Je pense enfin à L’Alliance Industrie du futur qui joue un rôle primordial pour favoriser la convergence entre notre tissu industriel et ces « offreurs de solutions ». Car, souvent, ces technologies s’exportent avant même d’être adoptées par les entreprises françaises.
L’équipe de France de l’industrie compte par ailleurs les collectivités, Régions et Intercommunalités, qui ont vocation à accroître leur rôle. C’est avec elles, main dans la main, que nous portons la démarche des 100 Territoires d’industrie. C’est avec elles que nous souhaitons construire une offre ambitieuse d’accompagnement des PME industrielles et que Delphine Geny-Stephann et Mounir Mahjoubi lanceront une initiative en faveur de la transformation numérique des TPE/PME, le 15 octobre prochain.
Je suis prêt à jouer le jeu. Mais si le jeu repose sur la confiance, il faut accepter que lorsqu’une entreprise est en difficulté, l’Etat ne soit pas simplement là pour payer si la Région l’exige. Sa responsabilité c’est d’examiner la qualité des projets de reprise et leur viabilité avant de se prononcer.

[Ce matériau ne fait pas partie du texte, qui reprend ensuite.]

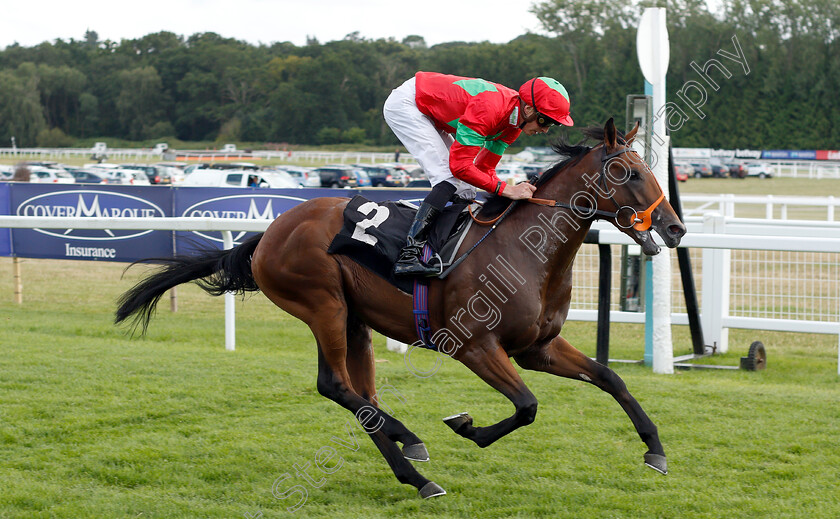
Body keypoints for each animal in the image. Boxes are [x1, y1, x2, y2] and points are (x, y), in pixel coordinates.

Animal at [115, 119, 684, 500]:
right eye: (629, 172)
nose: (675, 228)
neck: (526, 251)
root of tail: (268, 234)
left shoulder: (537, 347)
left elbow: (610, 378)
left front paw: (655, 450)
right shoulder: (474, 347)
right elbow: (526, 406)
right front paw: (466, 426)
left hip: (354, 319)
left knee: (362, 399)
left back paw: (413, 468)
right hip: (322, 304)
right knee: (335, 386)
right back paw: (412, 445)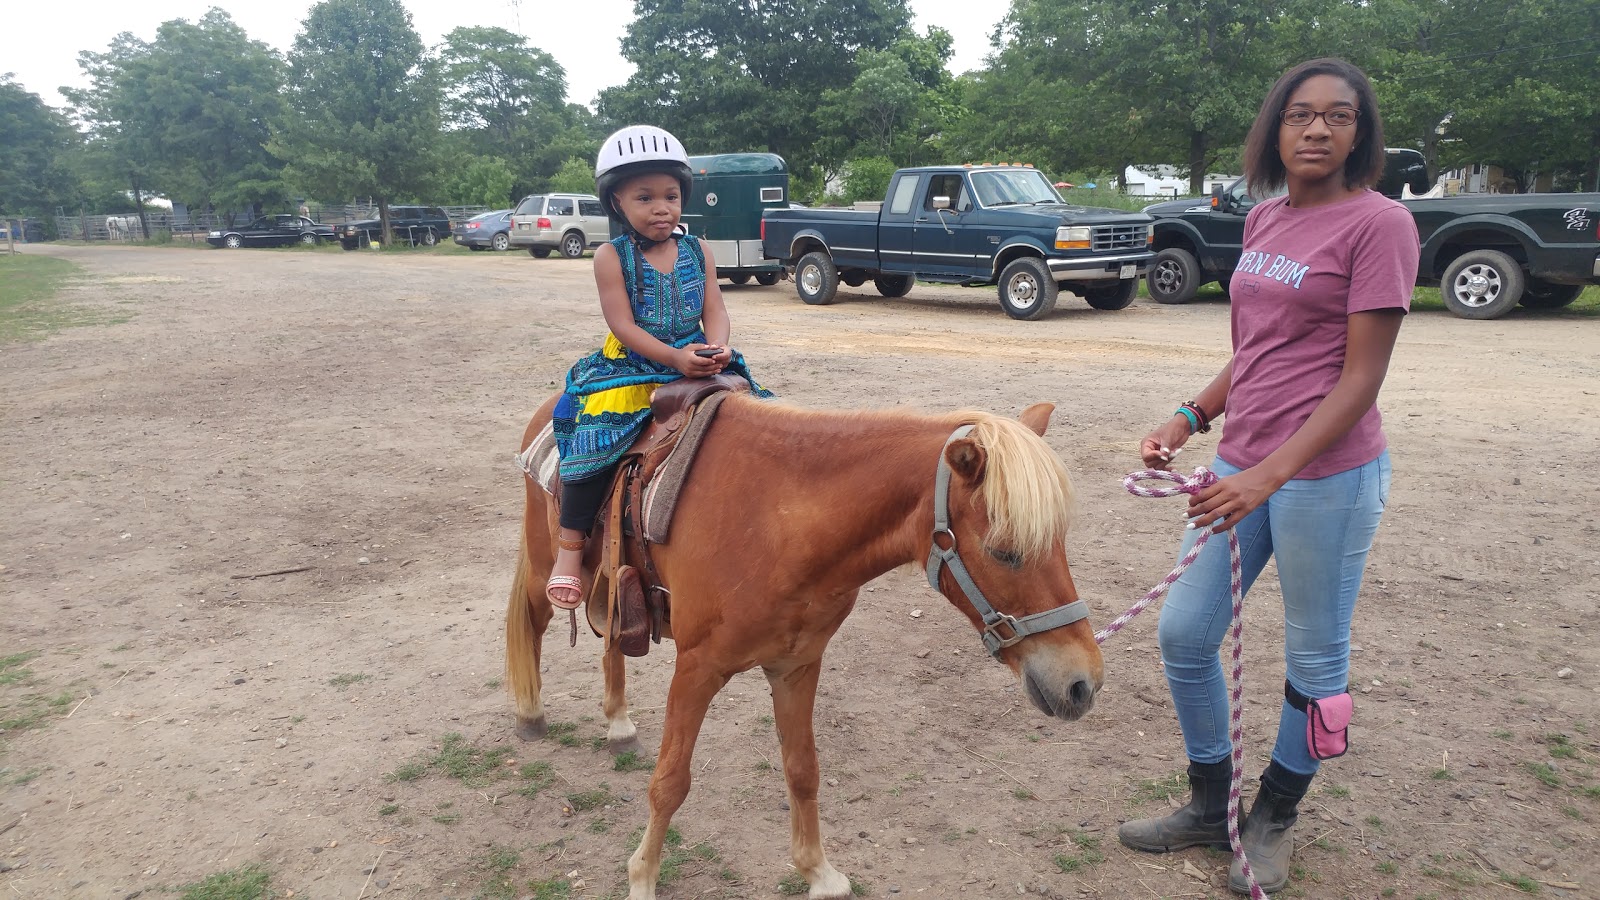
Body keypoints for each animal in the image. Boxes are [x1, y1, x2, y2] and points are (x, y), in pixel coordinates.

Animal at [505, 395, 1107, 896]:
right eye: (1004, 550)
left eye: (1059, 541)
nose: (1083, 683)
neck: (779, 522)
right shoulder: (697, 669)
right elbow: (670, 782)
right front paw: (642, 881)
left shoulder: (797, 665)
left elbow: (802, 769)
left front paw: (818, 872)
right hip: (548, 570)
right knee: (532, 620)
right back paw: (531, 714)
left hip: (611, 582)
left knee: (610, 642)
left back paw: (618, 722)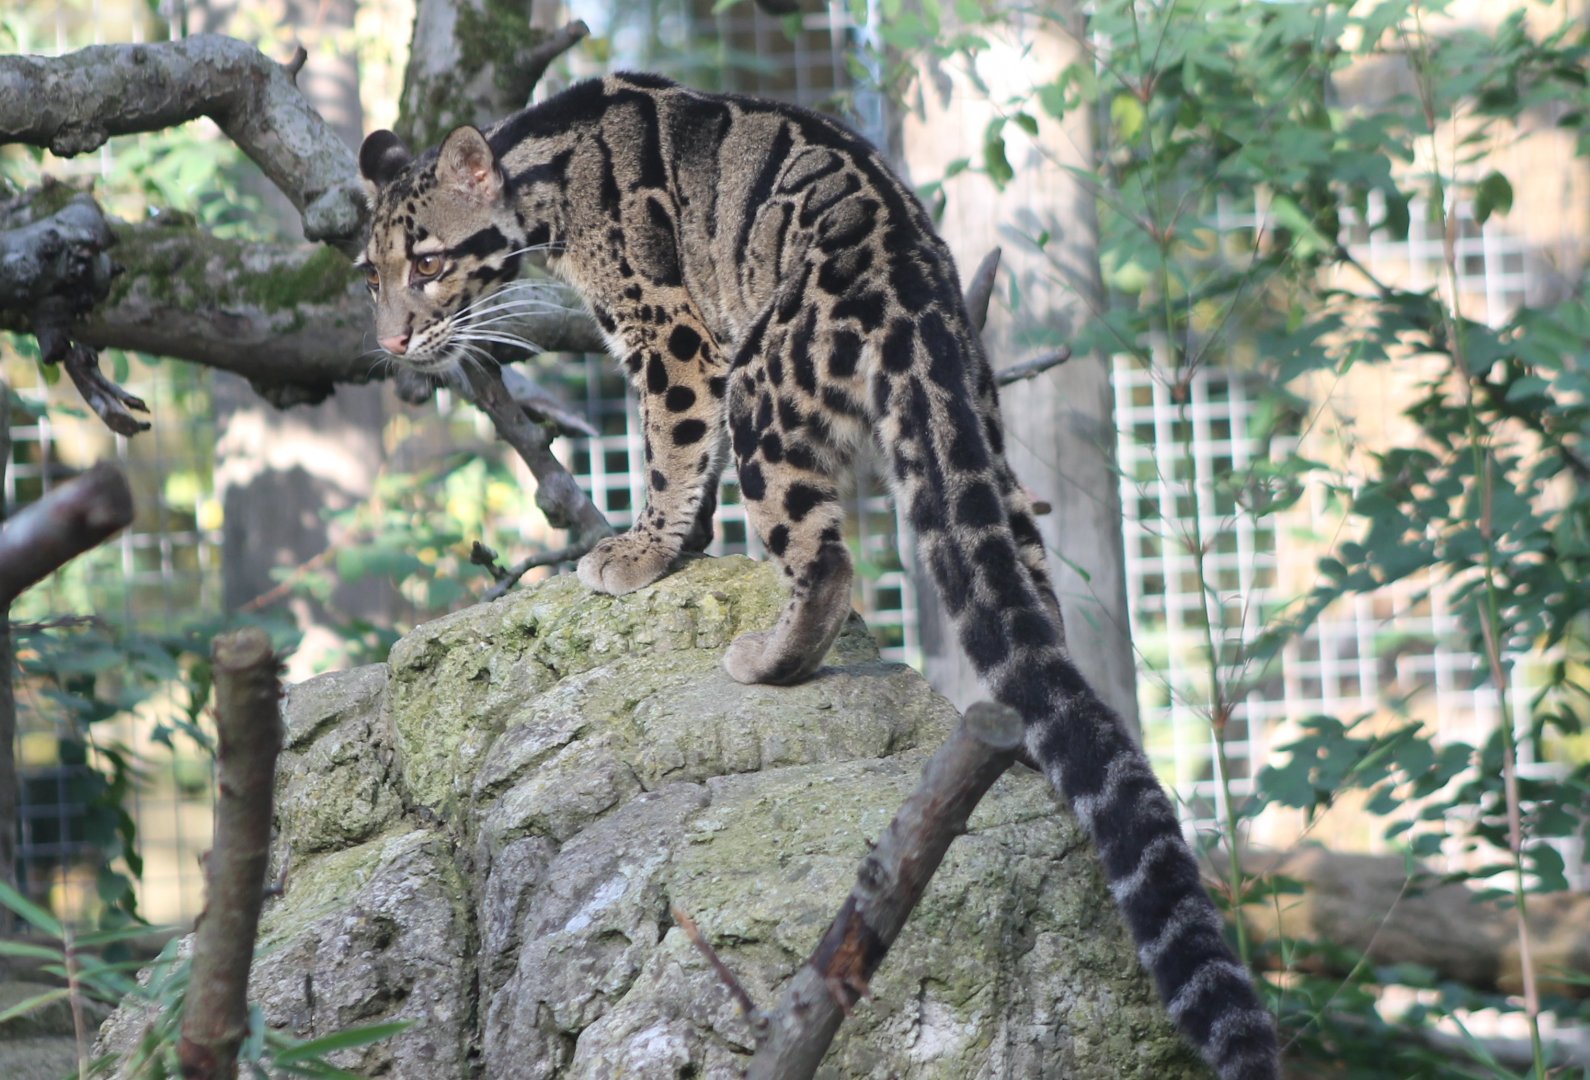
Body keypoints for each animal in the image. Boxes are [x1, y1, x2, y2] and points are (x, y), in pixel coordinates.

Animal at [356, 72, 1279, 1080]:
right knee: (1025, 590)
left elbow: (671, 446)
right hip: (975, 432)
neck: (543, 178)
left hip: (764, 385)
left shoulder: (673, 334)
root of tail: (914, 283)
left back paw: (767, 660)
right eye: (371, 276)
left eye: (429, 263)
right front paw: (682, 544)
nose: (394, 344)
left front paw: (642, 550)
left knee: (828, 564)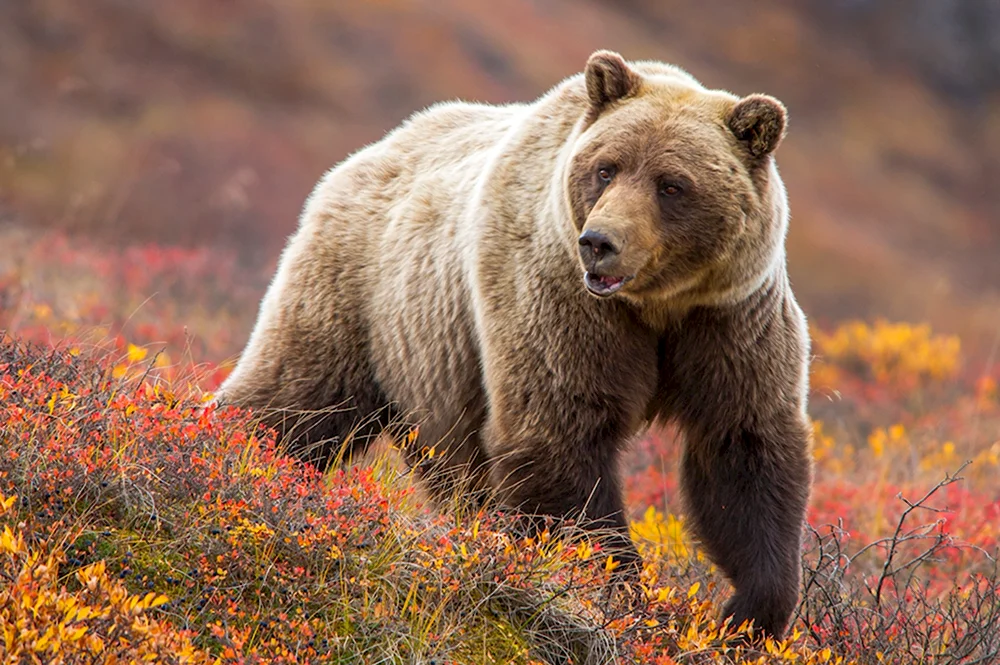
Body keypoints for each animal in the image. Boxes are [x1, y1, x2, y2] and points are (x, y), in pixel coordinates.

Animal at [217, 49, 812, 636]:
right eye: (607, 168)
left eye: (672, 184)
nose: (599, 243)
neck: (656, 305)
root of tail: (370, 153)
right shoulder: (559, 302)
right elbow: (559, 437)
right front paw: (615, 589)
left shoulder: (729, 321)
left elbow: (743, 447)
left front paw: (750, 613)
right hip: (361, 295)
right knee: (295, 398)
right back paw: (236, 453)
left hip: (437, 375)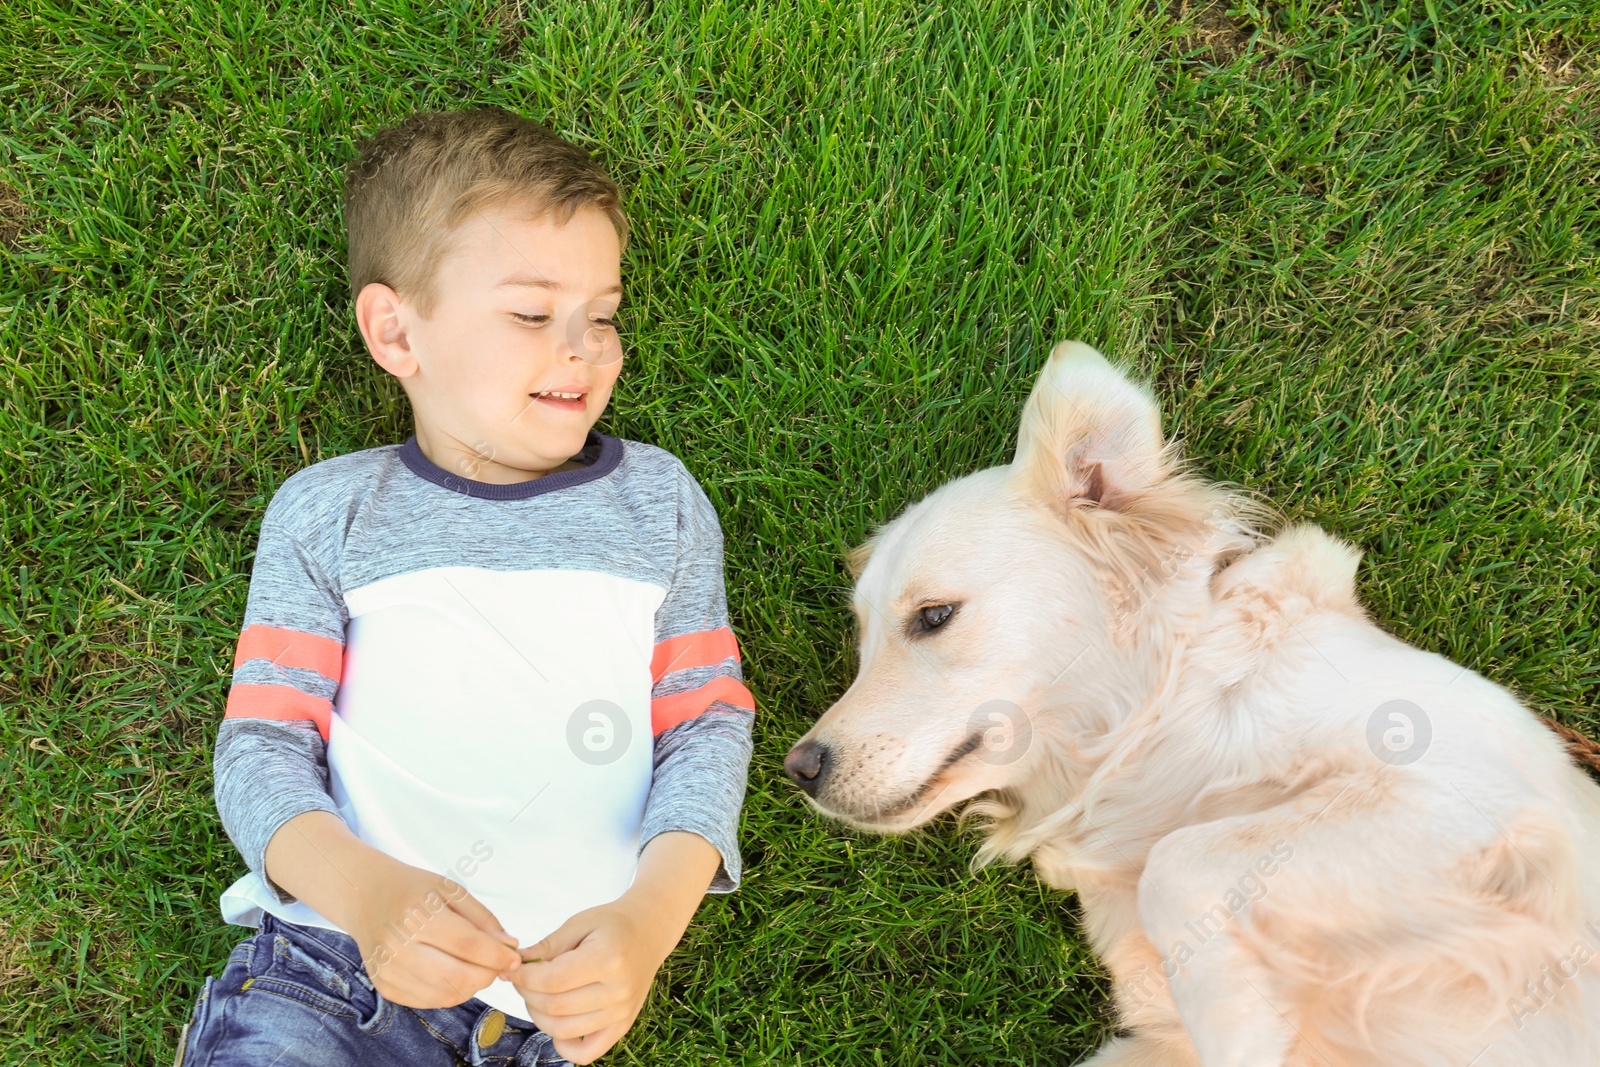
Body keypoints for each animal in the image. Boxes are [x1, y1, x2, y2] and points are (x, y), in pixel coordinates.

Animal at [780, 343, 1600, 1067]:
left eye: (934, 616)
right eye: (861, 636)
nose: (800, 769)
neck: (1162, 727)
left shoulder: (1467, 793)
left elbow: (1179, 863)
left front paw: (1246, 1033)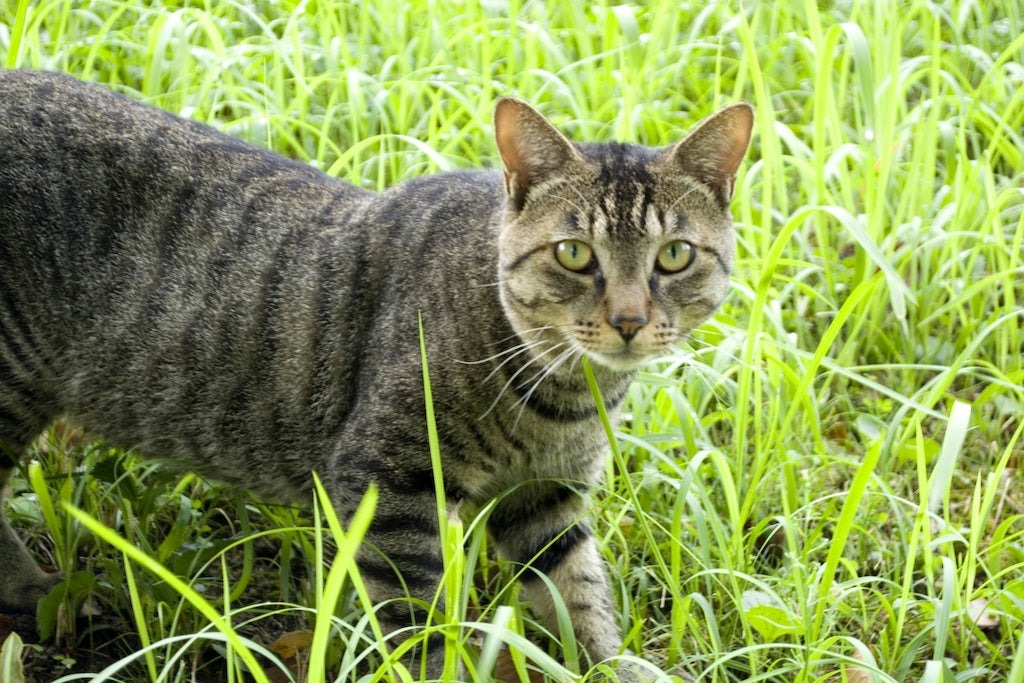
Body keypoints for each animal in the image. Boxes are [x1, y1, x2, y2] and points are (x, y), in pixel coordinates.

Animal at [0, 69, 753, 679]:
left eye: (675, 255)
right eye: (573, 253)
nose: (627, 319)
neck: (563, 390)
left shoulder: (545, 497)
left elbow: (579, 596)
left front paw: (609, 664)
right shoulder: (387, 484)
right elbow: (417, 626)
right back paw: (34, 591)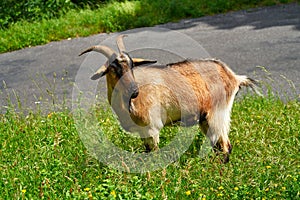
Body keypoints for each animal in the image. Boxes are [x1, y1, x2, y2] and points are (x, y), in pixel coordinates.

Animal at [79, 34, 260, 162]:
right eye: (113, 68)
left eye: (131, 65)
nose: (134, 91)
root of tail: (232, 76)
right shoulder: (142, 132)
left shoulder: (152, 128)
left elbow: (154, 155)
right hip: (204, 119)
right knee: (217, 145)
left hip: (217, 114)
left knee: (225, 146)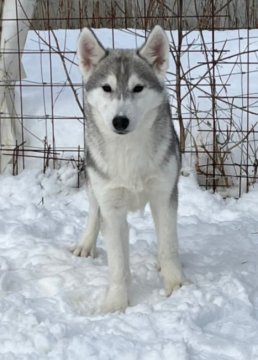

L’Etat enfin doit jouer un rôle de fédérateur. Il doit faire levier sur les financements du Grand Plan d’investissement et sur l’action efficace de ses opérateurs, au premier rang desquels Bpifrance, au service des territoires, des filières et des entreprises industrielles
Mesdames et Messieurs, pour beaucoup de Français, l’industrie et le numérique continuent à évoquer des réalités antithétiques. L’image d’Epinal de l’industrie serait encore un bâtiment massif surmonté d’une immense cheminée, à proximité des cités-ouvrières. Tout le contraire du numérique qui évoque l’immatériel, la fibre, l’instantanéité.
Eh bien, justement, l’industrie du futur réconcilie notre histoire industrielle, puissamment ancrée dans nos territoires, et le potentiel inédit des nouvelles technologies. L’enjeu est double : rattraper le retard de la France par rapport aux pays qui ont décuplé leur compétitivité grâce aux industries du futur. Et miser sur les compétences pour replacer l’humain au cœur de nos industries.
Je vous remercie pour votre attention.